Save 40% Instantly | Canon Online Store


----------



## ruifo (Jul 29, 2014)

It looks like 7D Mark II may be arriving.

That may advance Nikon's plans for a D7200 as well.

Let's see...


----------



## Scatterbrained (Jul 29, 2014)

While I have no interest in the MII, I am curious to see what the sensor will be like.   If there is a significant improvement in the 7DII sensor over Canon's current offerings then that could bode well for the next 5 series.


----------



## Overread (Jul 29, 2014)

Hopefully Canon has a new sensor for the 7DMII - it would make sense considering the time gap between the 7DMII and the 70D and ne rebel series.

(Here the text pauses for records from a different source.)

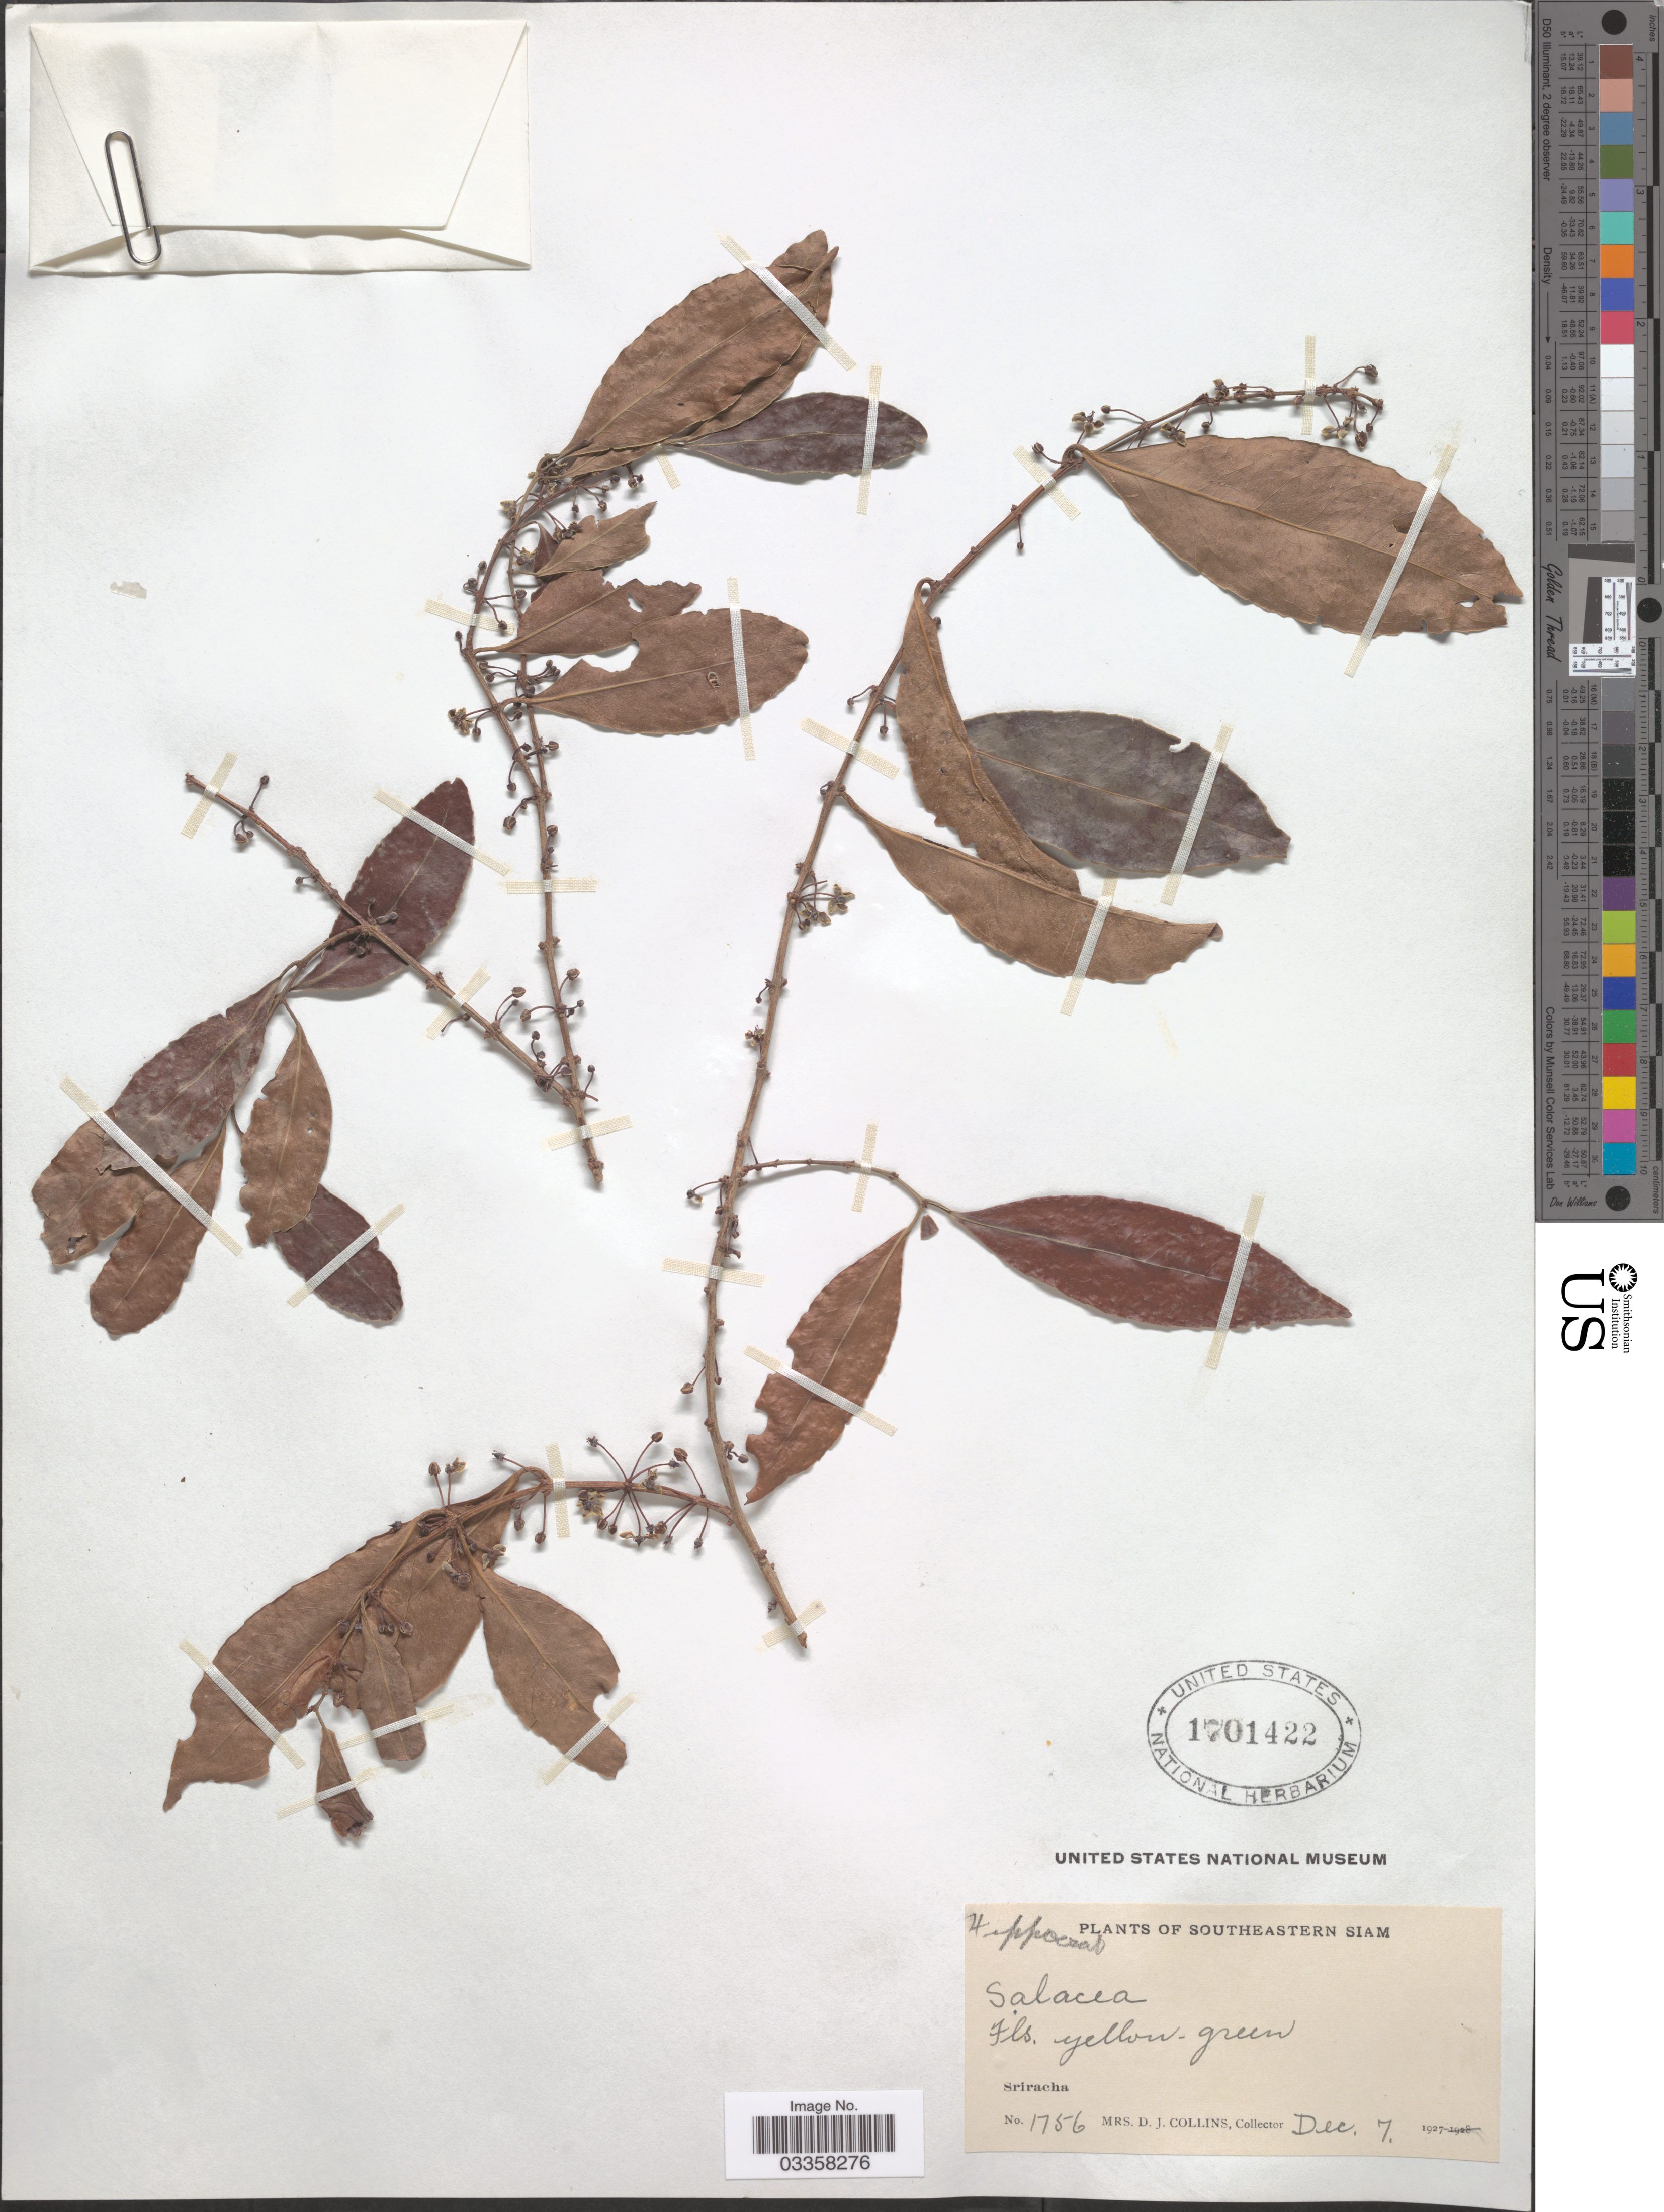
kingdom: Plantae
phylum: Tracheophyta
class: Magnoliopsida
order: Celastrales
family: Celastraceae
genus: Salacia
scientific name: Salacia sp.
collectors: Mrs. D. J. Collins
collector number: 1756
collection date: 1927-12-07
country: Thailand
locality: Southeastern Siam. Sriracha.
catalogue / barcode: US 1701422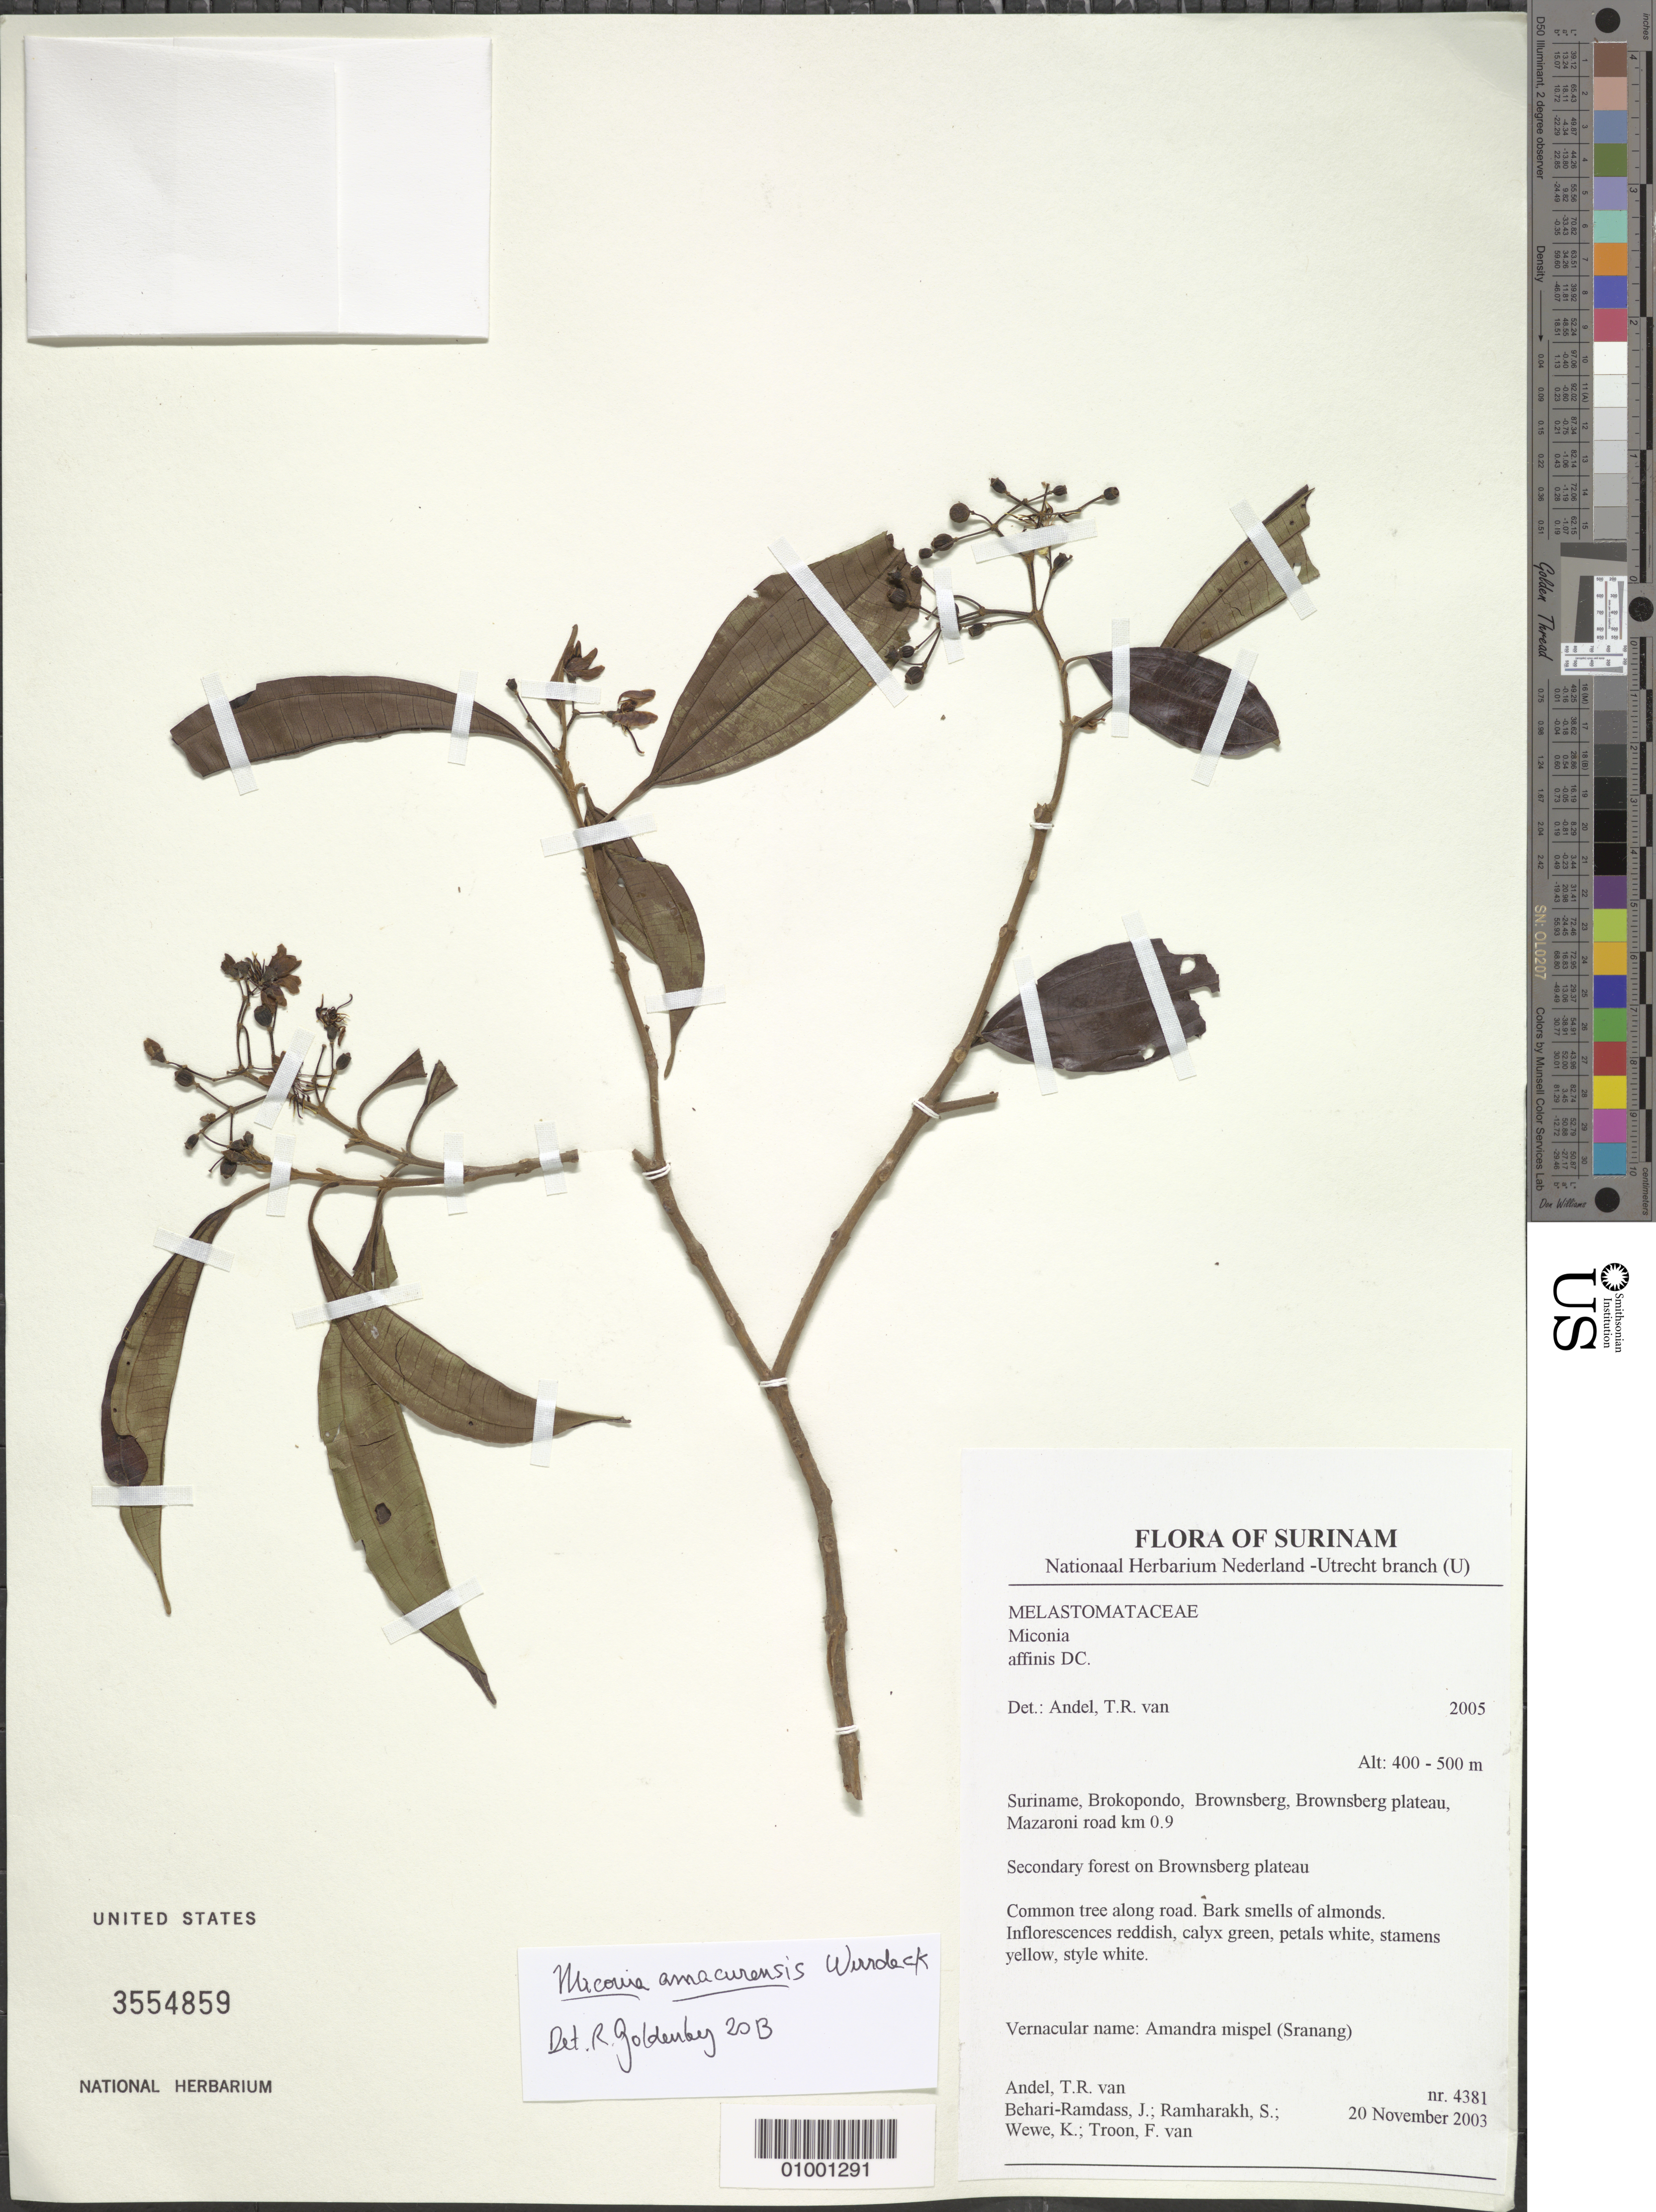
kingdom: Plantae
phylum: Tracheophyta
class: Magnoliopsida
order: Myrtales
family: Melastomataceae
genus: Miconia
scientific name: Miconia amacurensis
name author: Wurdack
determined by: Goldenberg, R.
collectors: T. R. van Andel, J. Behari-Ramdas, S. Ramharakh, K. Wewe & F. Van Troon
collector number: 4381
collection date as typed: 20-Nov-03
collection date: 2003-11-20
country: Suriname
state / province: Brokopondo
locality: Brownsberg, Brownsberg plateau, Mazaroni road km 0.9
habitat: Secondary forest on Brownsberg plateau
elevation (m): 400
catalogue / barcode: US 3554859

Give the 7DMII something to really make it stand out strong.


----------



## TCampbell (Jul 29, 2014)

As I follow the link right now... Amazon is no longer listed this as a "discontinued" product (neither is anyone else I checked.)  I suspect that may have been someone "jumping the gun".

HOWEVER... the rumors have been firming up on the CanonRumors website for a while now (btw, they didn't miss that Amazon listed it as "discontinued" either) and it's not really much of a secret that the 7D II is expected out shortly.  They're fairly confident that the announcement is likely to happen the first week of September (about 5 weeks away).  

They're "less confident" in what the camera will have ... but this is partly because Canon will make numerous different prototype variants and circulate them for feedback before deciding what the final product will be.  The photographers who get these things know they have a "prototype" but they may not know if they have THE prototype that represents the final version that Canon intends to mass produce and ship.  

There is a strong suspicion that the new on-sensor "dual-pixel CMOS AF" that Canon seems to have been refining (one of the G series Powershots got an early and somewhat primitive version of it.  The Rebel SL1 got a different version of it.  The 70D seems to have the most mature implementation to date) may be a thing we'll see more of in new sensors.

Of course... those who are talking don't seem to really know ... and those who really know don't seem to be talking.  

We'll find out when it all happens.


----------